The American College of Obstetricians and Gynecologists (ACOG), however, still considers ethnicity-based carrier screening acceptable, stating in its current guidelines, which were written in 2017 and reaffirmed this year, that "ethnic-specific, panethnic, and expanded carrier screening are acceptable strategies for prepregnancy and prenatal carrier screening."
Sagaser suggested that insurers should give more weight to recommendations from the NSGC and ACMG when considering carrier screening coverage policies.

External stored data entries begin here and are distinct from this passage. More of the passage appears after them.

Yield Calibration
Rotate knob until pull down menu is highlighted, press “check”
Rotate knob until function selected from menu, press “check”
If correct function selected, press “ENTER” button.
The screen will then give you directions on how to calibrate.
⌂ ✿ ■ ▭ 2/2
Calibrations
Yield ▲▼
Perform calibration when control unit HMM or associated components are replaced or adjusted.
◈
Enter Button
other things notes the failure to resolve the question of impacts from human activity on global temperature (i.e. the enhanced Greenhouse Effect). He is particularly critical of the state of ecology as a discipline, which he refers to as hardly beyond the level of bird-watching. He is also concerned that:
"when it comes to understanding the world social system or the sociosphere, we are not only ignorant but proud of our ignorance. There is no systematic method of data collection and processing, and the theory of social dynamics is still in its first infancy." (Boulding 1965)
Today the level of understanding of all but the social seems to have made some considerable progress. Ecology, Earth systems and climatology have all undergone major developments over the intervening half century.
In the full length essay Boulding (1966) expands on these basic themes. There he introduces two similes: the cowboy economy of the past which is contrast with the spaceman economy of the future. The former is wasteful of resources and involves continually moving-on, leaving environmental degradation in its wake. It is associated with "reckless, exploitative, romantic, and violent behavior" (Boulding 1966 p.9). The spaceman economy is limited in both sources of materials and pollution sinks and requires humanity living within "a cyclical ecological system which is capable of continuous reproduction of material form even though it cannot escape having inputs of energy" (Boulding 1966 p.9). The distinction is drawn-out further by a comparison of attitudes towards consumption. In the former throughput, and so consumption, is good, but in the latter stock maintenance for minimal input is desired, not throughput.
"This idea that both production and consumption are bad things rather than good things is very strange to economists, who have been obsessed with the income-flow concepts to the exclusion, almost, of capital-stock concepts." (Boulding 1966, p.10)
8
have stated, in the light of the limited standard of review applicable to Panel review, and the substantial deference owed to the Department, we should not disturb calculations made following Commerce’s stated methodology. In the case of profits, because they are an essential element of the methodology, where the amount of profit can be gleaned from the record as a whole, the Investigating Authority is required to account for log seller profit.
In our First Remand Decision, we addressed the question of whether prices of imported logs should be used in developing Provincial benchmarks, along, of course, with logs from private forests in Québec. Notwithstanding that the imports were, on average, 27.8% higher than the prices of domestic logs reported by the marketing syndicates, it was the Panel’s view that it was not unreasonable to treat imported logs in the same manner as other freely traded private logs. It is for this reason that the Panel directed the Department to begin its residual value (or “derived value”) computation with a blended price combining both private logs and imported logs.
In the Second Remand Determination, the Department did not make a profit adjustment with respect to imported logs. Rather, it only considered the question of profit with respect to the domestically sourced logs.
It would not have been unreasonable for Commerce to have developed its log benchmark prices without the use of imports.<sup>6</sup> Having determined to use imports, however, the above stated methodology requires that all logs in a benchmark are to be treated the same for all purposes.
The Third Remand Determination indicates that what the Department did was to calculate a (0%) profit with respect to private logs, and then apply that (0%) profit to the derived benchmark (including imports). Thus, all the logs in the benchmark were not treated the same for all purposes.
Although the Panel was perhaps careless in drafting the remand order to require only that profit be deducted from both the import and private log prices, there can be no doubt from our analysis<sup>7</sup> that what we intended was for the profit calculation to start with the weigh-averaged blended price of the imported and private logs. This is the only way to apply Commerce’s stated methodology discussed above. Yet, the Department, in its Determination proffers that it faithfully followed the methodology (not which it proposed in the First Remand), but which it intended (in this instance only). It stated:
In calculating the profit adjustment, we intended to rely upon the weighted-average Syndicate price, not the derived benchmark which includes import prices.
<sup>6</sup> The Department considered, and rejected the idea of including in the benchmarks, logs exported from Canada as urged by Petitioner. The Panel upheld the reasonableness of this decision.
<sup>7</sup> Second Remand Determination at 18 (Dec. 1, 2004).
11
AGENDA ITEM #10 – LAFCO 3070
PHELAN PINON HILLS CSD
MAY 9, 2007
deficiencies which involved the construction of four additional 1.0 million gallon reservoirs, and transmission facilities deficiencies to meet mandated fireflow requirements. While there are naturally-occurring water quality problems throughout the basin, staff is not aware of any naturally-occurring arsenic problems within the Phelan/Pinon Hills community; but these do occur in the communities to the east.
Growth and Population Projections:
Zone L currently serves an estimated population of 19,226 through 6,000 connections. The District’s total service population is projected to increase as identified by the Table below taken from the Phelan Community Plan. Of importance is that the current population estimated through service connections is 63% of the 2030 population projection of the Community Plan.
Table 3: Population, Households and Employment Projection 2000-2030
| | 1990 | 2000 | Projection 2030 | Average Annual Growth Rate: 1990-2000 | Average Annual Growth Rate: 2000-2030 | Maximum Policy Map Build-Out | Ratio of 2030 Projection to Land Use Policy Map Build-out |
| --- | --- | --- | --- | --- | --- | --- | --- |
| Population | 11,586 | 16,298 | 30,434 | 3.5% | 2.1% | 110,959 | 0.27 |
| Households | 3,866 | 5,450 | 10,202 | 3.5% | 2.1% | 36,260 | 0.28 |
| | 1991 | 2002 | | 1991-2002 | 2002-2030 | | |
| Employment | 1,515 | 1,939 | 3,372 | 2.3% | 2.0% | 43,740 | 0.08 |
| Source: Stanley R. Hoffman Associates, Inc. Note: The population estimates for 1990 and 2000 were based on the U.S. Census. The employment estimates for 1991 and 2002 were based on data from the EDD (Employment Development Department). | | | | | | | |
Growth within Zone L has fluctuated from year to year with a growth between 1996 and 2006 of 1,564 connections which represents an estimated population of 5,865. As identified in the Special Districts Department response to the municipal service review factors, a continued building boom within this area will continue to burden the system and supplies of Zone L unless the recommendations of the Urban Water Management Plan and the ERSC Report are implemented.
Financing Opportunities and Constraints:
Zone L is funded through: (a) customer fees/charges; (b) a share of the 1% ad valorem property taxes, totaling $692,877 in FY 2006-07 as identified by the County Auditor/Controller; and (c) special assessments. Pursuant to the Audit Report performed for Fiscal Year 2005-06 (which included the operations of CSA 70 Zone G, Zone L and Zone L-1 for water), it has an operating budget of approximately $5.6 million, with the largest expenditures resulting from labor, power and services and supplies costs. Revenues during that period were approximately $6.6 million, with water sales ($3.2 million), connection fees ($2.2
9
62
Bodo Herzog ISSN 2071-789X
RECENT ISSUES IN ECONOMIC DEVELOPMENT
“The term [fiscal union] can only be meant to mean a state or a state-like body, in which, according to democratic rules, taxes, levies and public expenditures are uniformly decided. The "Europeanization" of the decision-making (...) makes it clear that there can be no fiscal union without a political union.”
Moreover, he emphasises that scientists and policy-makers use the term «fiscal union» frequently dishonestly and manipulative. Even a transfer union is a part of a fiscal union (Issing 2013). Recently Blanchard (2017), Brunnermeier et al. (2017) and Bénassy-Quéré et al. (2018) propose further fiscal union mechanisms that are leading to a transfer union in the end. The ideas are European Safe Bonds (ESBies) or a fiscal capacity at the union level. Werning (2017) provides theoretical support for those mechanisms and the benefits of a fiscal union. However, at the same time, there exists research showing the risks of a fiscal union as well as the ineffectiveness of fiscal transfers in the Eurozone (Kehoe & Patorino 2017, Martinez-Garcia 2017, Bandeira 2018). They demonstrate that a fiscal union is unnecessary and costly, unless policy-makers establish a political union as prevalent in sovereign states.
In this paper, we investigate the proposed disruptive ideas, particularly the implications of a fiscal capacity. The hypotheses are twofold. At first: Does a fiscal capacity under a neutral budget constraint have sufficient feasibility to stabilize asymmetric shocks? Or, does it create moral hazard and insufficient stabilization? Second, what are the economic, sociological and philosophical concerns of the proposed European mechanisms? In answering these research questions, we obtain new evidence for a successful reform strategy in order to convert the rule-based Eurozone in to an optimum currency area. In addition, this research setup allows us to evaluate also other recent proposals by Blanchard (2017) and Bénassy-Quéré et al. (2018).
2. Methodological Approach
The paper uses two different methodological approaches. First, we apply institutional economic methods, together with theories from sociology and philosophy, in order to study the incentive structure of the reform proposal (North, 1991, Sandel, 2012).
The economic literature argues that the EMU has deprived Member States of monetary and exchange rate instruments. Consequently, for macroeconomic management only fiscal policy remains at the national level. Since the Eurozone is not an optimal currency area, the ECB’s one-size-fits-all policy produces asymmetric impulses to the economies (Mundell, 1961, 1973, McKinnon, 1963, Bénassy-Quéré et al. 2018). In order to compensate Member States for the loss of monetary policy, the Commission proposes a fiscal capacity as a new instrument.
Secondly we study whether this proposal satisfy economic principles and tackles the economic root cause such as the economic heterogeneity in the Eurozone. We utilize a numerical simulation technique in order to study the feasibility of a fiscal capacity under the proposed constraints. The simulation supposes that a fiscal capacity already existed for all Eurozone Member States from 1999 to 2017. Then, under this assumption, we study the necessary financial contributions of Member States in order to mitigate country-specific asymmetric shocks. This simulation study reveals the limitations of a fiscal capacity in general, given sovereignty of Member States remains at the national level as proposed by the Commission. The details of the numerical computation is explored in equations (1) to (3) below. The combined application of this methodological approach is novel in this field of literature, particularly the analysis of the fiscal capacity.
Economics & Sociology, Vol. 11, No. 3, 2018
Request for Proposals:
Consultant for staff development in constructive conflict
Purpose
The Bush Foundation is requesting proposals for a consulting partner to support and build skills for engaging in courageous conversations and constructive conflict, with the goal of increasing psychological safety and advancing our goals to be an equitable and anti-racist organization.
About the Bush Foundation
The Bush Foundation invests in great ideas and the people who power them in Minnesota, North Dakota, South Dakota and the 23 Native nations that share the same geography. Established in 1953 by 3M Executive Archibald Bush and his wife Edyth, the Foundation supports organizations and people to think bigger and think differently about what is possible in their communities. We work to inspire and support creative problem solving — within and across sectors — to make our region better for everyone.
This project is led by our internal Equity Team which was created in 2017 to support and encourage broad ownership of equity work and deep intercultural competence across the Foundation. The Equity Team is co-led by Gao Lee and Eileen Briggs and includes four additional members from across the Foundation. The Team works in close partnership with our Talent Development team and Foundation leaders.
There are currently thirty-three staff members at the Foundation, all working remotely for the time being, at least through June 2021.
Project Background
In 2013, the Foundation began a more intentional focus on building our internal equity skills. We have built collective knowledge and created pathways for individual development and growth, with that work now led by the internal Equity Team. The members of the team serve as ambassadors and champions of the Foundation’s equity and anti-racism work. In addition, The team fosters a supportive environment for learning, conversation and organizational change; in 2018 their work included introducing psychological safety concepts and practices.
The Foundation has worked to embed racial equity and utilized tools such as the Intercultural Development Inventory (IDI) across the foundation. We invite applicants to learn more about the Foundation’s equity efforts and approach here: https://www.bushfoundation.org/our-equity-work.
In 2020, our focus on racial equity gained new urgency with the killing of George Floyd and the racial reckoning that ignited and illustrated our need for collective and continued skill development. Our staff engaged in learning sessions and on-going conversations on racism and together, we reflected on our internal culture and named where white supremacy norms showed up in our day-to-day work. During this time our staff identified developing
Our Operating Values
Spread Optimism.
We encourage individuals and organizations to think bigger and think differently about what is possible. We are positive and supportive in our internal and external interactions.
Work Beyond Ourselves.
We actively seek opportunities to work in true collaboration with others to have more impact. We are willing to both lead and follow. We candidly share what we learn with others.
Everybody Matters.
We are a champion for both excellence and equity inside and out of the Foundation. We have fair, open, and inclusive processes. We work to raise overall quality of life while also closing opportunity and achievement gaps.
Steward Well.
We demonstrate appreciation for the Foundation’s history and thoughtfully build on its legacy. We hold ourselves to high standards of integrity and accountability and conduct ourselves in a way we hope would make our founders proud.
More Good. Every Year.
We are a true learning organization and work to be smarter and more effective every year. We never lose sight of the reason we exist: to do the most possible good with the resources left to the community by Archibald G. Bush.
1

"I think if we all are in agreement that this really is the era of genomic medicine, precision medicine, who understands genetic testing and all of its complexities more than genetics experts?" she said. "I would like to see a shift where more payor policies turn directly to guidelines from genetics societies."
Bendekgey said, though, that payors are unlikely to embrace ECS until ACOG singles it out as the method of choice.
"Cancer and reproductive health are the two areas of genetics where you do have professional societies that are very influential when it comes to guidelines" and payor coverage, he said. "In the case of reproductive health, that professional society is ACOG. ACOG is probably the key body here."
Bendekgey said that because the ACOG guidelines don't identify ECS as the preferred approach for carrier screening, they have given payors cover to refuse paying for it.
"Until they adopt a different position, I think it is frankly unlikely that you are going to see changes in payor policy," he said. "If they do change their position, I think you could see payors move rather quickly."